Welcome to my commonplace blog

The goal of this blog is to preserve a few ideas and quotes from books I read. In the old days when books were not so readily available, people kept "commonplace books" where they copied choice passages they wanted to be able to remember and perhaps reuse. The idea got picked up by V.F.D. and it's common knowledge that most of that organization's volunteers have kept commonplace books, and so have Laura and I.

I'm sure there are many other Internet sites and blogs dedicated to the same idea. But this one is mine. Feel free to look around and leave comments, but not spam.

15 September 2012

The Way of a Pilgrim; The Pilgrim Continues His Way (Russian)

It's my second reading of this book. I like it, not only for the strange (to my tradition) Orthodox prayer tradition, but by the captivating way it's exposed through Russian peasant stories.


Quotes:

By the grace of God I am a Christian, by my actions a great sinner, and by calling a homeless wanderer of the humblest birth who roams from place to place. My worldly goods are a knapsack with some dried bread in it on my back, and in my breast pocket a Bible. And that is all.

He was silent for a while and looked at me closely. Then he said, “Ceaseless interior prayer is a continual yearning of the human spirit towards God. To succeed in this consoling exercise, we must pray more often to God to teach us to pray without ceasing. Pray more, and pray more fervently. It is prayer itself which will reveal to you how it can be achieved unceasingly; but it will take some time.” So saying, he had food brought to me, gave me money for my journey and let me go. He did not explain the matter.

“The continuous interior Prayer of Jesus is a constant uninterrupted calling upon the divine Name of Jesus with the lips, in the spirit, in the heart while forming a mental picture of his constant presence and imploring his grace during every occupation, at all times, in all places, even during sleep. The appeal is couched in these terms, ‘Lord Jesus Christ, have mercy on me.’

“Now I give you my permission to say your Prayer as often as you wish and as often as you can. Try to devote every moment you are awake to the Prayer, call on the Name of Jesus Christ without counting the number of times, and submit yourself humbly to the will of God, looking to him for help. I am sure

I gave up saying the Prayer with my lips. I simply listened carefully to what my heart was saying.

“If you do not understand the Word of God, the devils understand what you are reading and tremble,”

“The holy book is full of profound wisdom,” he was saying. “It is a secret treasury of the meaning of the hidden judgments of God. It is not everywhere and to everyone that it is accessible, but it does give to each such guidance as they need, to the wise, wise guidance, to the simple-minded, simple guidance.

Lord! what mysterious things humans are!

“Everyone has their own gift from God,” I answered. “There have been many preachers, Father, but there have also been many hermits.

a secret prayer lies hidden within the human heart. The individuals themselves do not know it, yet working mysteriously within their souls it urges them to prayer according to each one’s knowledge and power.

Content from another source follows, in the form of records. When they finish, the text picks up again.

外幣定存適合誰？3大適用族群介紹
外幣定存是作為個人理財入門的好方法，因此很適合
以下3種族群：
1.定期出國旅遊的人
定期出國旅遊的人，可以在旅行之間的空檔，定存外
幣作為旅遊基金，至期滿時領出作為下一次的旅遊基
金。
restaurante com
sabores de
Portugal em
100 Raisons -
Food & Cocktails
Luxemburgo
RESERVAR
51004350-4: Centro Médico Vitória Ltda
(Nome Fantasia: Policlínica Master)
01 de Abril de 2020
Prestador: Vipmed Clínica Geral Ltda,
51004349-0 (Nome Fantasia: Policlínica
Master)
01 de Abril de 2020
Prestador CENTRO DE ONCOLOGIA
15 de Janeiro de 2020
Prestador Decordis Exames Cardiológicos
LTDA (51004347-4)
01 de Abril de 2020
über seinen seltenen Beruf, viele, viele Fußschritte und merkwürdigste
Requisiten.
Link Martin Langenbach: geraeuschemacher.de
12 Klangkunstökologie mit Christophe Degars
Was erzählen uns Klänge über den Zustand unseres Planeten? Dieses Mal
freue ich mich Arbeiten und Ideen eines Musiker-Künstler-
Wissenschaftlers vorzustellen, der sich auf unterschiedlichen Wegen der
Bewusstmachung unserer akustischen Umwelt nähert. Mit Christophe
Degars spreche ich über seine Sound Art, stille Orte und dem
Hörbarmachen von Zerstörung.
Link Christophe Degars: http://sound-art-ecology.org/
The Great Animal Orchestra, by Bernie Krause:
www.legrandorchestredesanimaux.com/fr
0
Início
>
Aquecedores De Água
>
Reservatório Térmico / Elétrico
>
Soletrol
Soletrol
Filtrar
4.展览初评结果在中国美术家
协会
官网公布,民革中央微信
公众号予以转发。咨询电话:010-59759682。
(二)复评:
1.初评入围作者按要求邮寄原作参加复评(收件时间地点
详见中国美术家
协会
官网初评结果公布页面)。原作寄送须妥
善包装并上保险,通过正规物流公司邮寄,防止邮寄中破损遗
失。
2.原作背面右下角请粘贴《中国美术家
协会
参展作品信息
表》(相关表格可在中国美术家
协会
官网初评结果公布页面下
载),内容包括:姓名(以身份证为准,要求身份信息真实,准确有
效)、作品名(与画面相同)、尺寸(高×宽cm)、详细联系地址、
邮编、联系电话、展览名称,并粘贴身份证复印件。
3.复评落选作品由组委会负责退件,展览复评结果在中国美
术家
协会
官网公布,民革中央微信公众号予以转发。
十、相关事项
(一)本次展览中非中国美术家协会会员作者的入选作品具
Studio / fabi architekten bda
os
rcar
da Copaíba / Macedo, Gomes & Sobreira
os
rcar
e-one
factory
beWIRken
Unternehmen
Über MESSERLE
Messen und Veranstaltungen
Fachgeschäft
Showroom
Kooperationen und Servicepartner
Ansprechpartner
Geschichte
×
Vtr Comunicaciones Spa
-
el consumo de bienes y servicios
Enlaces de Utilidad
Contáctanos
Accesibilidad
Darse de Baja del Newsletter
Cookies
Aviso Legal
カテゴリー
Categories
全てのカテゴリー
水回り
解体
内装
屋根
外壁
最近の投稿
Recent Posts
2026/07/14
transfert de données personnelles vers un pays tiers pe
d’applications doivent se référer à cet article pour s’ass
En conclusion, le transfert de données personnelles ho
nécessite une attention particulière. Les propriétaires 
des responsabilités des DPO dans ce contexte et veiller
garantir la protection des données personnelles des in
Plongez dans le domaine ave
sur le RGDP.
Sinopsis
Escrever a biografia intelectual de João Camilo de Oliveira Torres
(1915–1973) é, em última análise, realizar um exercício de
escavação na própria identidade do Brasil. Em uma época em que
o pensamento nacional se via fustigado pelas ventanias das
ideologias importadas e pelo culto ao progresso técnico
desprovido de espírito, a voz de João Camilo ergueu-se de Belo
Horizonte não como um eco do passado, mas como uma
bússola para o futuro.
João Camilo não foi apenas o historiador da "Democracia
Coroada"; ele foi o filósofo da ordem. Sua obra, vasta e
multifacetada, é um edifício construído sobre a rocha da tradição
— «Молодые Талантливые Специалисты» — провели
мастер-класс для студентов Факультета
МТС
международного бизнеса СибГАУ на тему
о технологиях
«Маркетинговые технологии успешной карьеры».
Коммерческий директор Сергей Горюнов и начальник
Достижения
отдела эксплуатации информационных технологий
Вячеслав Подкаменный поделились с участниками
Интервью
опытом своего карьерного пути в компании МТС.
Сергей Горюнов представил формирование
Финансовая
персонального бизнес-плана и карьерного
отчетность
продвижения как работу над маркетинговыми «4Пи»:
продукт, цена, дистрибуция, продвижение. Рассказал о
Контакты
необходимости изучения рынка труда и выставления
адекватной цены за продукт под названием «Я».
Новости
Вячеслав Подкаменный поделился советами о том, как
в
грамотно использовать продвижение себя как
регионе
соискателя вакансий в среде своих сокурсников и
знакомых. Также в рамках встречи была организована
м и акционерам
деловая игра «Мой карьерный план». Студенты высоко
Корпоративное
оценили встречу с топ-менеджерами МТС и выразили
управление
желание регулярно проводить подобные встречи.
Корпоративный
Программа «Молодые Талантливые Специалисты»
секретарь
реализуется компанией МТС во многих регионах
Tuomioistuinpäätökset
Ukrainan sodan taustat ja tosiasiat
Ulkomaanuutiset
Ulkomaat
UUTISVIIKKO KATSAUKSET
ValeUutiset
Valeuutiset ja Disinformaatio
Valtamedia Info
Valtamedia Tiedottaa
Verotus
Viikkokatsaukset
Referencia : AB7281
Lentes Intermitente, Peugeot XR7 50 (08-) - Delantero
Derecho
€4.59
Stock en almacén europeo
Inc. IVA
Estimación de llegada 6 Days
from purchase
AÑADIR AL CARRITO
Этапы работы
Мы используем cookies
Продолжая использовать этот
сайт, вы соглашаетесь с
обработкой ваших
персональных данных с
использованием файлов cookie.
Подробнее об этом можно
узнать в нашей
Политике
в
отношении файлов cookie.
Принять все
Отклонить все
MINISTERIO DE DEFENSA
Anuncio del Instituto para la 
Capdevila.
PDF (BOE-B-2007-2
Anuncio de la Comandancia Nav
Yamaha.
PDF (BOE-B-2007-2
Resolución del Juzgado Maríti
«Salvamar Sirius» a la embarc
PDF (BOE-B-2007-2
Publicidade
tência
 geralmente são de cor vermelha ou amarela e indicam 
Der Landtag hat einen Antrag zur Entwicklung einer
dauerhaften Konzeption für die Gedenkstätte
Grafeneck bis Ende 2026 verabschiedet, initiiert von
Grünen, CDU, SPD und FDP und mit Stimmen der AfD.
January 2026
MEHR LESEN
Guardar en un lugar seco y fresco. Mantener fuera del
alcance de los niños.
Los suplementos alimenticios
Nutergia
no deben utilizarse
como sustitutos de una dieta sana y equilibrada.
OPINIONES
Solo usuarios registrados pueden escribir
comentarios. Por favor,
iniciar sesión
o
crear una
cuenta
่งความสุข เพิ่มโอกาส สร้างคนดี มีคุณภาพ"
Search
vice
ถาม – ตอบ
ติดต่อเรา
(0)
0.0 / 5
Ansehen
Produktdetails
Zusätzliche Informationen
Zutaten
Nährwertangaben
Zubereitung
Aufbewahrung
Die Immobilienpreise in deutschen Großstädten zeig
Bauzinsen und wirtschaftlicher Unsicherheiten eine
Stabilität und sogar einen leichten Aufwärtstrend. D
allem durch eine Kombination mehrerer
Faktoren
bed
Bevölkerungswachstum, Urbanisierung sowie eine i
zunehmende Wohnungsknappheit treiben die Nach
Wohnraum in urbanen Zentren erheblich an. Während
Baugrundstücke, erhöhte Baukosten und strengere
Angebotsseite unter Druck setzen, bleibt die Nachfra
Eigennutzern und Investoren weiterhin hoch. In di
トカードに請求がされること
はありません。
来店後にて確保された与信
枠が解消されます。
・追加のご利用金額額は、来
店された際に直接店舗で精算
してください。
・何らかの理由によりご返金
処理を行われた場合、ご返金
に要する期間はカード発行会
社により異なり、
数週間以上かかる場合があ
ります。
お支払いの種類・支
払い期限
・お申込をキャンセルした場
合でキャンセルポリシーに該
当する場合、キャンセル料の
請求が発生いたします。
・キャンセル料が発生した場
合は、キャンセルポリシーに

The Apostle says, “Pray without ceasing.” That is, he teaches us to have the remembrance of God in all times and places and circumstances. If you are making something you must call to mind the Creator of all things, if you see the light, remember the Giver of it, if you see the heavens and the earth and the sea and all that is in them, wonder and praise the Maker of them. If you put on your clothes, recall whose gift they are and thank the one who provides for your life. In short, let every action be a cause of your remembering and praising God, and lo! you will be praying without ceasing and therein your soul will always rejoice.’

“The trouble is that we live far from ourselves and have but little wish to get any nearer to ourselves. Indeed we are running away all the time to avoid coming face to face with our real selves and we barter the truth for trifles.

“The one who has attained to true prayer and love has no sense of the differences between things: they do not distinguish the righteous person from the sinner but love them all equally and judge nobody, as God causes the sun to shine and the rains to fall on the just and the unjust.”

“You have no right, friend,” said the starets, “to abuse and curse the Jews like this. God made them just as God made us. You should be sorry for them and pray for them not curse them. Believe me, the disgust you feel for them comes from the fact that you are not grounded in the love of God and have no interior prayer as a security and, therefore, no inward peace.

“Why, of course I know that Prayer. I used to say it sometimes to keep my courage up when I was going to do a robbery.”

Everything seems particularly desirable to us from a distance. But we all find out by experience that every place, though it may have its advantages, has its drawbacks too.

Therefore, when one happens to remember one's neighbor, or at the time appointed for doing so, it is well to bring a mental view of the neighbor into the Presence of God, and to offer a prayer in the following form: “Most merciful God, Thy will be done, which will have all persons to be saved and to come unto the knowledge of the truth, save and help thy servant N. Take this desire of mine as a cry of love which thou has commanded.”